The biological dose-response models were used to compare various techniques in the current study. The age dependence effect was ignored, and only the solid tumor induction incidence was considered in the calculations of SCCP. Moreover, the influence of chemotherapy and other adjuvant treatment modalities to the risk of normal tissue complication and second cancer is not considered here. Hence, the NTCP and SCCP results presented in the present study are more appropriate to be used for relative comparisons between rival plans rather than for assessment of the absolute risk of the biological impact.

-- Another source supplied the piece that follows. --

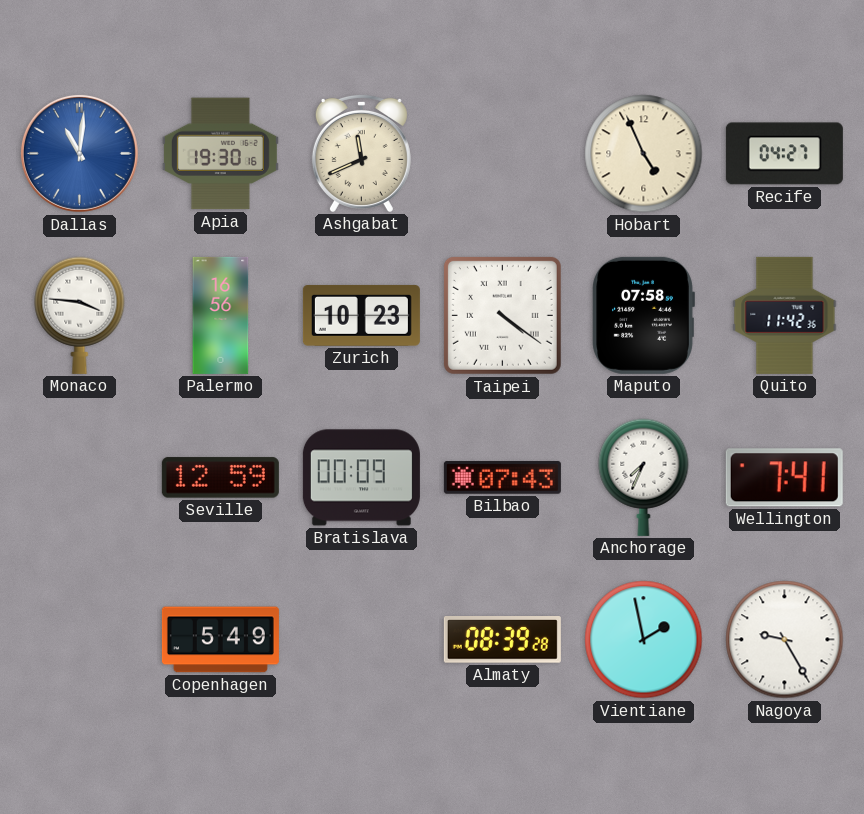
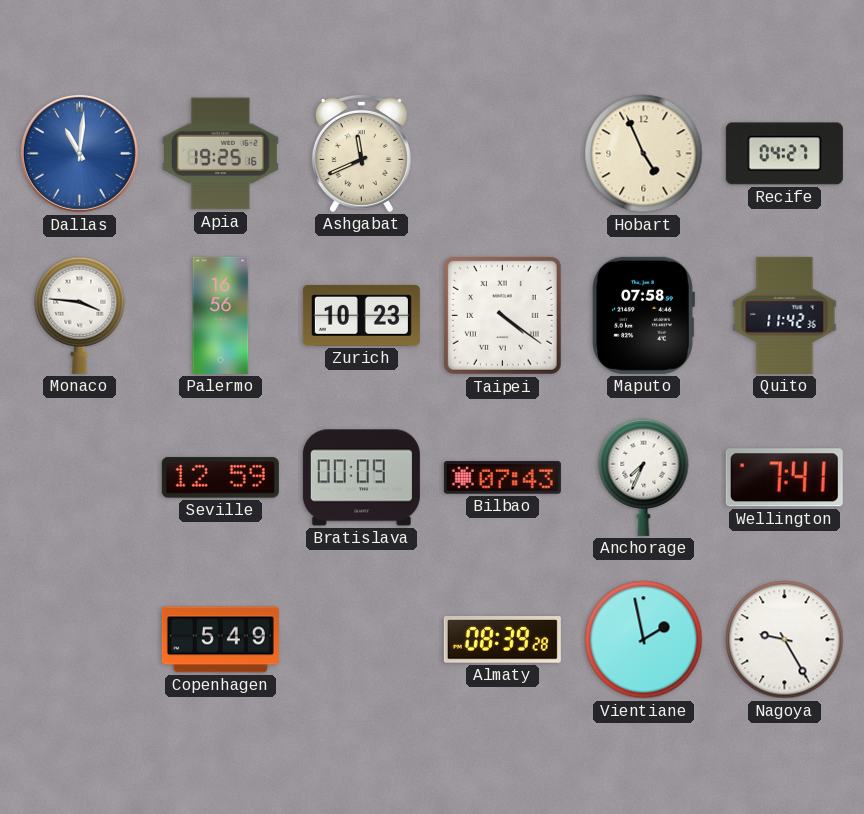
Apia: 19:30 -> 19:25
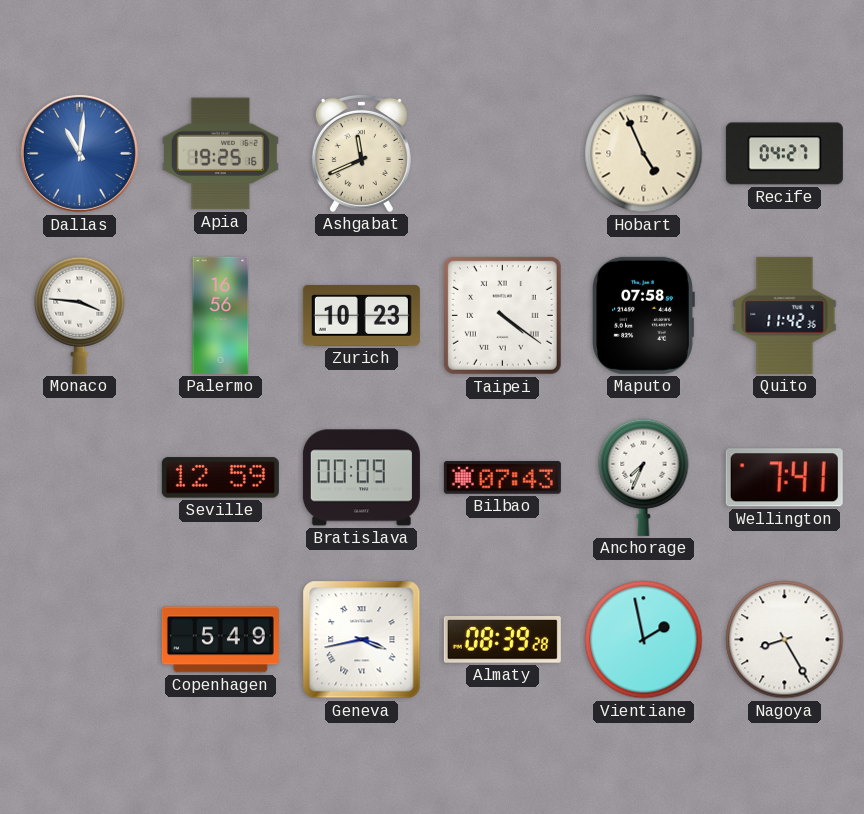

The deep-inspiration-breath-hold (DIBH) technique has been demonstrated to markedly improve the dose sparing of the heart and lungs during radiotherapy for breast cancer patients [25, 26]. However, treatment with free breathing is the standard procedure for PMRT patients in our institution, and hence, the DIBH technique was not considered in the current study. Actually, FB is the standard of care for breast cancer in most hospitals in China. This is a limitation of this study. Further studies are needed to investigate and compare various techniques with the DIBH technique for PMRT with SIB.

5. Conclusions

Five advanced PMRT techniques with SIB for the left breast cancer patients have been evaluated and compared in the present study. Our analyses support that the TD technique and hy-IMRT technique can provide a superior balance of target coverage, dose sparing of OARs, and delivery efficiency compared with the other three techniques.

Data Availability

The raw data extracted from the dose-volume-histogram results for each treatment plan, the raw data of statistics analysis, and the MATLAB code used in this study are available from the corresponding author by request.

Conflicts of Interest

The authors declare that they have no conflicts of interest.